L’enseignant-chercheur était poursuivi à la suite de déclarations tenues lors d’une émission diffusée sur la chaîne SenTV, au cours de laquelle il avait affirmé que le Premier ministre Ousmane Sonko avait « donné l’ordre de tuer » l’étudiant Abdoulaye Ba, décédé lors de manifestations à l’Université Cheikh Anta Diop (UCAD).
Le prévenu évoque une responsabilité « indirecte »

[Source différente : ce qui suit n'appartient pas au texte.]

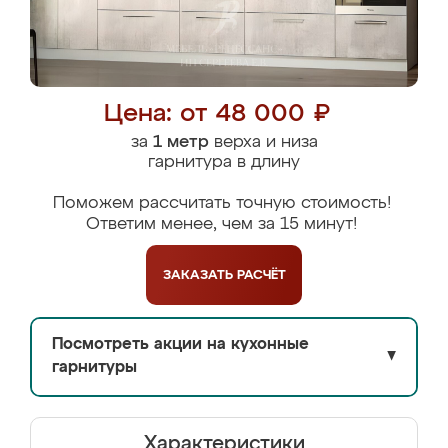
Цена: от 48 000 ₽
за
1 метр
верха и низа
гарнитура в длину
Поможем рассчитать точную стоимость!
Ответим менее, чем за 15 минут!
ЗАКАЗАТЬ
РАСЧЁТ
Посмотреть акции на кухонные
▼
гарнитуры
Характеристики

À la barre, Cheikh Oumar Diagne a contesté les faits qui lui sont reprochés. Il a expliqué être intervenu dans l’émission en tant qu’acteur politique commentant l’actualité.
Selon lui, ses propos faisaient référence à une intervention du Premier ministre à l’Assemblée nationale, durant laquelle celui-ci avait reconnu avoir ordonné l’entrée des forces de défense et de sécurité sur le campus de l’UCAD.
« J’ai voulu dire qu’il a donné indirectement l’ordre qui a conduit à la mort de l’étudiant », a-t-il déclaré, estimant évoquer une responsabilité morale et politique plutôt qu’une accusation directe. Il a également assuré être « très respectueux des institutions ».
Le parquet avait requis une peine avec sursis
Lors de l’audience, le procureur de la République a estimé que les éléments constitutifs du délit de diffusion de fausses nouvelles étaient réunis. Le ministère public avait requis six mois de prison avec sursis ainsi qu’une amende de 500 000 FCFA.
La défense plaidait la relaxe
Les avocats de la défense, Sayba Danfakha et Hosni Maati, ont demandé la relaxe pure et simple de leur client.
Me Danfakha a invoqué l’article 255 du Code pénal, estimant que les propos incriminés ne constituent pas une « nouvelle » au sens juridique du terme. De son côté, Me Maati a soutenu que les déclarations diffusées avaient été tronquées, tout en produisant une jurisprudence à l’appui de sa plaidoirie.
Après délibération, le tribunal a finalement retenu la culpabilité de Cheikh Oumar Diagne et prononcé une amende ferme de 500 000 francs CFA.